Lobo

por María Rosa Llinares

Desde que Laurita nació, Lobo, el cachorro de ovejero alemán marrón y negro de la familia, se convirtió en su compañero inseparable.
Lobo fue testigo de los primeros pasos, de los primeros balbuceos de Laurita. Crecieron juntos.
Fueron cómplices de mil travesuras, todo el pueblo los conocía y admiraba la fidelidad del animal que tanto la cuidaba.
Los padres de la nena, Mario y Elba, se quedaban tranquilos cuando ambos salían de correrías por los campos, sabían que Lobo siempre traería a Laura de vuelta a casa.
Cuando Laura comenzó a ir a la escuela Lobo la acompañaba hasta la puerta y allí la esperaba; sentado, con las orejas paradas, la nariz expectante, vigilantes los ojos, hasta que ella salía y volvían retozando los dos a la casa, felices de estar juntos una vez más.
Al cumplir Laura los ocho años su cuerpito comenzó a debilitarse, una extraña enfermedad se había adueñado de ella.
Mario y Elba veían consternados como el médico del pueblo nada podía hacer con sus medicinas.
Tampoco doña Elvira, la curandera, pudo hacer nada con sus conjuros y sus hierbas.
El pueblo entero rezaba unido en cadenas de oración pidiendo por Laura.
Lobo no se separó en ningún momento de su lado, no abandonaba a su compañera de juegos.
Laurita se fue una fría noche dejando a la familia sumida en el dolor.
La velaron en su cama.
Lobo se quedó allí; sentado, con las orejas paradas, la nariz expectante, vigilantes los ojos.
Llegó el momento de despedirse. Envolvieron su consumido cuerpito en una mortaja de arpillera; a la usanza de los pobres que no podían mandar a comprar un ataúd a la ciudad.
En medio de las lágrimas y la congoja de todos aquellos que la conocieron fue llevada, hasta el cercano cementerio, para ser allí enterrada.
Lobo siguió los pasos del cortejo y no hubo forma de sacarlo de al lado de la tumba.
Se quedó allí; sentado, con las orejas paradas, la nariz expectante, vigilantes los ojos; tan acuosos como los de Elba, también él la lloraba.
Y llegó la noche sin que Lobo regresara a la casa.
Mario y Elba intentaron descansar a pesar del sufrimiento.
Al amanecer Elba fue a la cocina, desde cuya ventana veía el camposanto donde ahora descansaba su Laurita.
Conmovida vio asomarse, por la ventana, las orejas paradas de Lobo, el pobre animal había regresado a la casa. “Se habrá dado cuenta, -pensó Elba- de que Laurita ya no puede volver…”
Quiso ver a Laura jugando con Lobo como siempre. Quiso oír su risa. Añoró sus travesuras. Pero no, era un sueño imposible. Laurita estaba allá en el cementerio.
Mario se acercó a la ventana y al ver al perro salió al patio para saludarlo, sabía que el perro sufría mucho también…
Elba oyó el grito, más que el grito, el alarido de Mario y corrió para ver horrorizada que Lobo había traído a Laura otra vez de vuelta a casa.

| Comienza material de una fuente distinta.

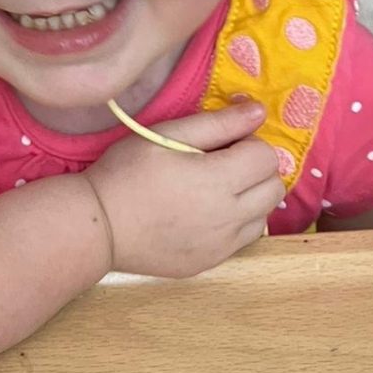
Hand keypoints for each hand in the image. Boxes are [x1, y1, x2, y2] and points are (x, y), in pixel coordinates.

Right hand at [81, 103, 282, 278]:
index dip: (247, 143)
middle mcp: (229, 217)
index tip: (221, 143)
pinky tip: (206, 213)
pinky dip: (237, 222)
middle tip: (220, 163)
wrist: (99, 226)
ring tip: (215, 189)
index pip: (266, 157)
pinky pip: (244, 238)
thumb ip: (217, 123)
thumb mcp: (165, 135)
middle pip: (273, 187)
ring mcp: (222, 244)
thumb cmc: (127, 172)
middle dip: (255, 169)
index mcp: (218, 180)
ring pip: (264, 215)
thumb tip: (258, 110)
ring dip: (250, 197)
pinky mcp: (212, 261)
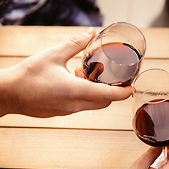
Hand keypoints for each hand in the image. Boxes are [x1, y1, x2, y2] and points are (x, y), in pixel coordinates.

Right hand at [0, 28, 131, 117]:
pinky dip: (85, 95)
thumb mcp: (53, 55)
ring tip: (85, 74)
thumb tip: (90, 33)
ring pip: (93, 105)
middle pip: (105, 102)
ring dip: (96, 92)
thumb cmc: (28, 75)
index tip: (132, 87)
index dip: (125, 92)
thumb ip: (75, 44)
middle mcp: (76, 105)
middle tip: (112, 77)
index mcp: (77, 91)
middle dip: (112, 91)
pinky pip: (81, 106)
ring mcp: (69, 111)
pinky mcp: (62, 113)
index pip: (110, 95)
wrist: (7, 94)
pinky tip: (72, 80)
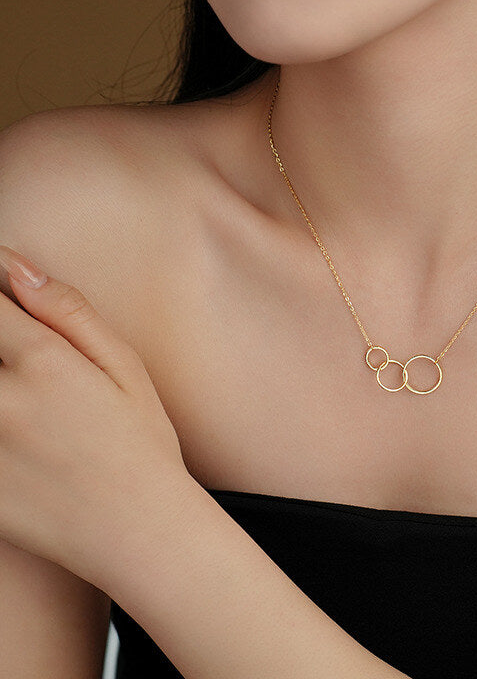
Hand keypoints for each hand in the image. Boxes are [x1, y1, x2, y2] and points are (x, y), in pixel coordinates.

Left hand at [0, 244, 189, 584]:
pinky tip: (13, 421)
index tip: (1, 293)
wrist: (137, 531)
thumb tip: (17, 268)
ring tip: (19, 392)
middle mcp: (0, 400)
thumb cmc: (141, 445)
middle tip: (13, 355)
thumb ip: (70, 313)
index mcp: (43, 362)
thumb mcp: (126, 368)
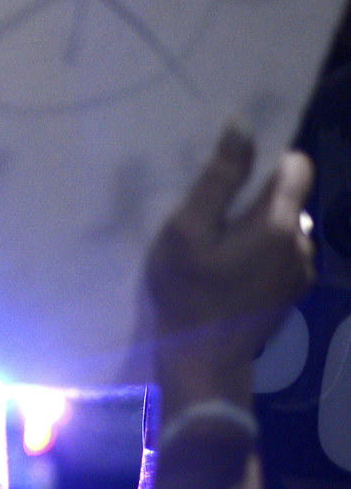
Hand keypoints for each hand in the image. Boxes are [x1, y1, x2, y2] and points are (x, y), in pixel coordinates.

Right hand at [144, 126, 314, 407]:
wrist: (204, 360)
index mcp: (277, 222)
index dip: (268, 161)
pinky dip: (264, 255)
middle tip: (213, 219)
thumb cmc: (187, 293)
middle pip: (288, 198)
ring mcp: (302, 269)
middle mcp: (301, 241)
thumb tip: (242, 128)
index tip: (234, 174)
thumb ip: (218, 180)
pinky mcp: (295, 292)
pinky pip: (285, 255)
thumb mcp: (187, 232)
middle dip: (256, 200)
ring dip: (260, 229)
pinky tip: (233, 275)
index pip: (296, 166)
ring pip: (286, 228)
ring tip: (221, 250)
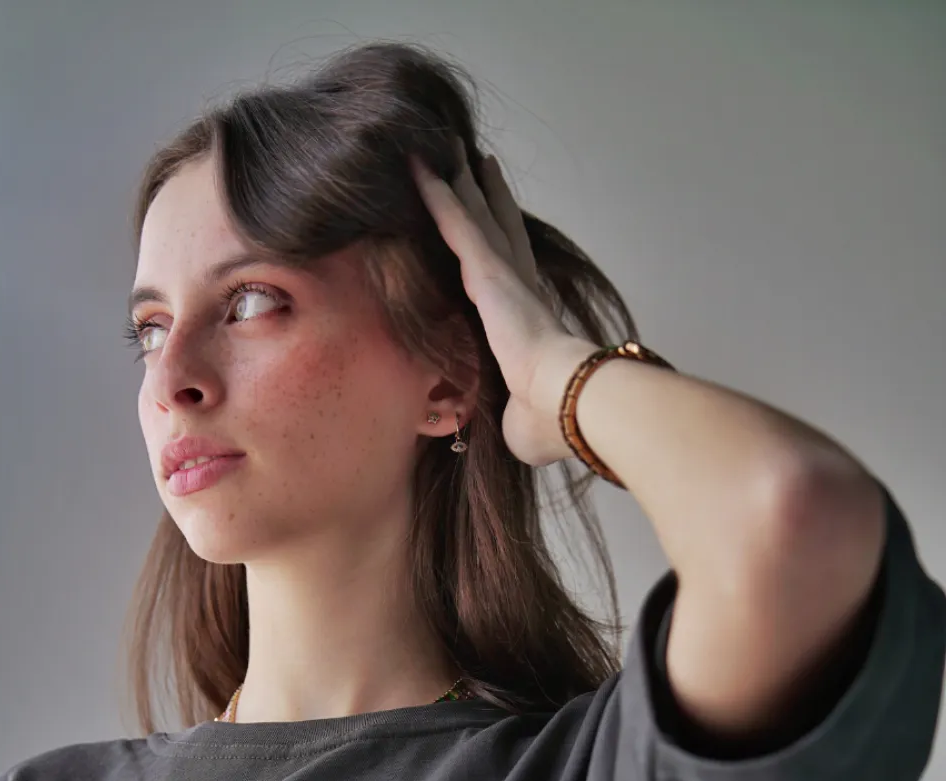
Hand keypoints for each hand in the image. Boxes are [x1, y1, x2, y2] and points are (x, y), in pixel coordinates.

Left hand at [409, 140, 594, 467]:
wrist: (563, 398)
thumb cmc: (550, 418)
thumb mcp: (522, 421)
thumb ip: (513, 416)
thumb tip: (514, 434)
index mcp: (530, 321)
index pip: (514, 274)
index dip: (506, 245)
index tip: (500, 223)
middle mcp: (519, 287)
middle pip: (498, 229)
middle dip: (487, 197)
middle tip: (477, 164)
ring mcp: (501, 274)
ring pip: (472, 216)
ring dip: (456, 183)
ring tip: (443, 150)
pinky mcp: (484, 268)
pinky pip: (451, 221)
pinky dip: (433, 193)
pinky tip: (414, 167)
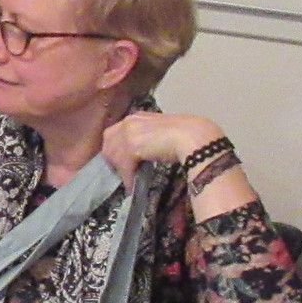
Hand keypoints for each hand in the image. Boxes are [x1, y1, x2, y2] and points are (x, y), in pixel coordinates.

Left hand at [99, 110, 224, 183]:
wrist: (193, 136)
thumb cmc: (185, 134)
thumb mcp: (160, 132)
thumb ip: (147, 137)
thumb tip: (140, 153)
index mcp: (137, 116)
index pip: (114, 132)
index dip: (115, 148)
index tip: (119, 161)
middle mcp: (129, 121)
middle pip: (108, 142)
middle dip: (112, 159)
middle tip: (121, 173)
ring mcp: (129, 132)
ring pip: (114, 155)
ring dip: (121, 171)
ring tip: (129, 182)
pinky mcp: (132, 146)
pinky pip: (123, 166)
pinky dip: (127, 178)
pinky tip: (132, 186)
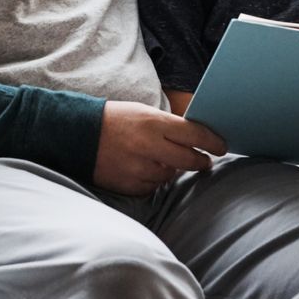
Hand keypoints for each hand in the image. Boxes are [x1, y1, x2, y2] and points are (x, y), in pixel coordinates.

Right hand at [93, 101, 225, 195]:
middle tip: (205, 161)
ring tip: (161, 159)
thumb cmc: (114, 120)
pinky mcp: (129, 185)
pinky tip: (144, 168)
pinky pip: (153, 187)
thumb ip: (169, 126)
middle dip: (201, 161)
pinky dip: (153, 179)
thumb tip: (196, 138)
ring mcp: (138, 169)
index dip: (212, 142)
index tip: (221, 146)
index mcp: (153, 123)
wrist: (76, 135)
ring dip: (172, 169)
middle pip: (189, 160)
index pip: (194, 134)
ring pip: (170, 175)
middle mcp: (148, 147)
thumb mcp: (143, 112)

Alelada mira la escena: Laura apenas envuelta en su mortaja de arpillera, enlodada y deshecha y Lobo a su lado; como siempre.
Mira a Mario que, jadeando, se lleva las manos al pecho y cae…
La escena se sucede como en cámara lenta para Elba, se siente muy rara, como si el dolor fuera imposible de agudizar.
Va hacia Mario, le cierra los ojos y le da un beso en la frente. Luego le acerca un cuenco con agua y un poco de comida al perro, pero el animal lo rechaza.
Vuelve a la cocina, se sirve un vaso de agua y toma la caja que guarda celosamente, detrás de todo, en la alacena. Regresa al patio y se sienta al lado de Lobo y de su Laurita, que ya despide un fuerte olor. Abre la caja, le ofrece un bocado al perro, que éste acepta, Elba toma uno para sí, otro para Lobo, un sorbo de agua, otro bocado; así va repartiendo, hasta terminar, la caja del veneno para ratas.